Reading text:

For the world at large, 2020 is going down as the Year of the Pandemic. It’s the same for the licensing business. The coronavirus shut down retail, closed offices, shuttered large parts of the sports and entertainment businesses – touched everything. But as we move toward the holiday season, it’s apparent that 2020 is also the Year of Adaptation – for consumers, brand owners, manufacturers, agents, event and trade show organizers and, yes, trade organizations.

Think of it this way: before this year, nobody thought of cloth facecoverings as a licensing category, and the words “force majeure” were familiar only to attorneys. Work-from-home was an option for some, not a government-enforced imperative.

The change of circumstances forced everyone to rethink how they do business. At Licensing International, we increased the number of webinars we ‘ve staged and expanded their scope to include multiple formats – Virtual Roundtables, anybody? — work/life issues and professional skills, not just licensing-specific topics. The popular London-based Licensing Essentials Course morphed into an online version that drew participants from around the world. And the celebration of the Licensing International Excellence Awards turned into an online global mega-event. (Watch the video; it’s a hoot and shows off the industry’s Best and Brightest.)

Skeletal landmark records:

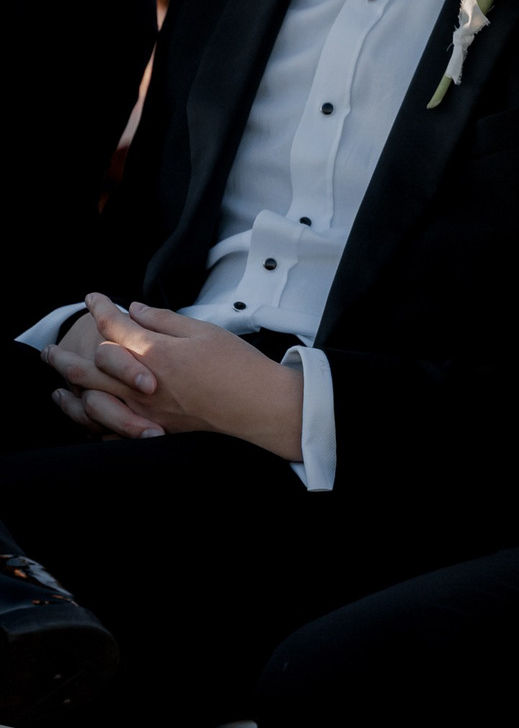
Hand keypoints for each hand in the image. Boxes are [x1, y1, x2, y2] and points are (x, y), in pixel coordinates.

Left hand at [45, 295, 303, 458]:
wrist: (258, 407)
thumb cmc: (238, 366)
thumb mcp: (203, 331)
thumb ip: (164, 320)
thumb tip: (136, 310)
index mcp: (155, 353)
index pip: (114, 326)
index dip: (100, 309)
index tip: (94, 299)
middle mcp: (143, 383)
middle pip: (92, 366)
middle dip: (68, 355)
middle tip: (51, 350)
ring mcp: (146, 410)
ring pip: (95, 399)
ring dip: (73, 391)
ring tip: (58, 386)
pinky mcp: (155, 429)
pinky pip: (113, 429)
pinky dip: (95, 421)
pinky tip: (89, 416)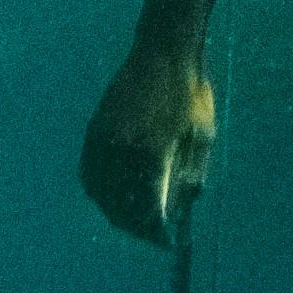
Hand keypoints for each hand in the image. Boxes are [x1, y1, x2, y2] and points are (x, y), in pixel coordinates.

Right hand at [81, 42, 215, 246]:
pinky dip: (98, 191)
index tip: (167, 242)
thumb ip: (191, 178)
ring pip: (99, 193)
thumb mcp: (203, 138)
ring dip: (115, 212)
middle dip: (137, 227)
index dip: (156, 233)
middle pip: (120, 208)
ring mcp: (102, 140)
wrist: (163, 50)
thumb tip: (180, 211)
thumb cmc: (190, 93)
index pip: (147, 212)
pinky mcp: (94, 130)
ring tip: (135, 219)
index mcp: (150, 155)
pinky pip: (89, 172)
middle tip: (154, 234)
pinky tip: (112, 196)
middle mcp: (120, 152)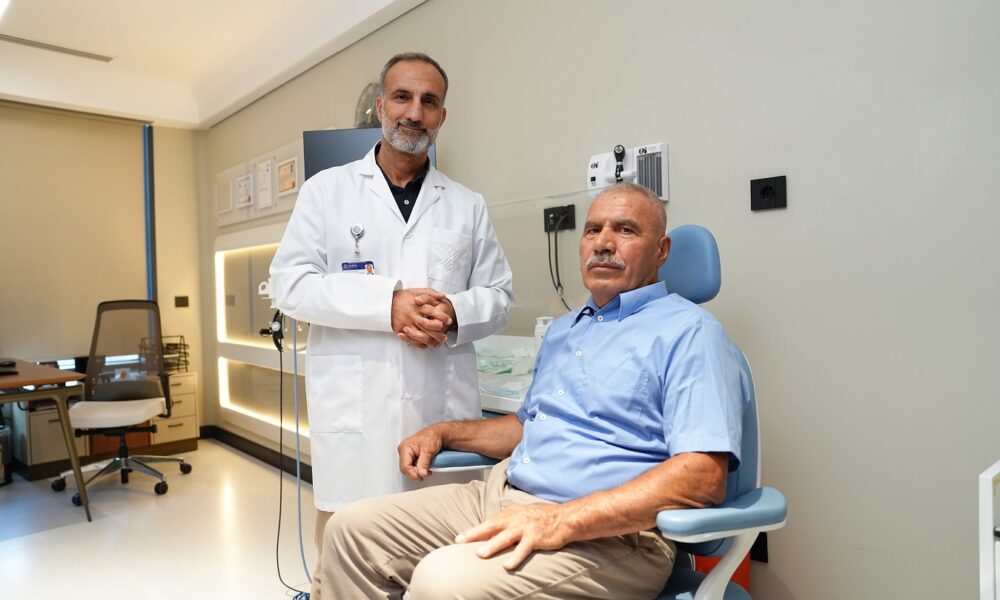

Task requirements:
[a] In the text about the licensing business in 2020, repeat the part starting with "The change of" and going on through "Best and Brightest.)", switching "webinars" to "online seminars".
[b] Pick up the text about the licensing business in 2020 after its last sentence and continue it.

Answers in order:
[a]
The change of circumstances forced everyone to rethink how they do business. At Licensing International, we increased the number of online seminars we ‘ve staged and expanded their scope to include multiple formats – Virtual Roundtables, anybody? — work/life issues and professional skills, not just licensing-specific topics. The popular London-based Licensing Essentials Course morphed into an online version that drew participants from around the world. And the celebration of the Licensing International Excellence Awards turned into an online global mega-event. (Watch the video; it’s a hoot and shows off the industry’s Best and Brightest.)

[b]
And, of course, the industry was unable to gather in Las Vegas in May (Licensing Week Virtual was substituted), and October has been turned into a “Festival of Licensing.”

Trade shows around the globe have been either cancelled or are being restaged as virtual events. Some, such as the upcoming Frankfurt Buchmesse, are going to physical/virtual hybrids.

Retail, of course, has been knocked for a loop; several major chains – many of which had been struggling before the pandemic, have been pushed into bankruptcy and, in some cases, liquidation.

Merchants have extended the “holiday” shopping season this year to be longer than ever before. “There certainly will be a different rhythm to the shopping season,” said Target CEO Brian Cornell as summer was ending. It’s a change with major implications for licensors and manufacturers, and could affect the availability of certain products, as supply chain and shipping issues arise.

The concept of a Black Friday kickoff sounds almost quaint.  Many retailers are gearing up for an October holiday –Christmas, not Halloween! —  launch, kickstarted by the COVID-driven shift of Amazon’s Prime Day from a summer standalone to a new date in October.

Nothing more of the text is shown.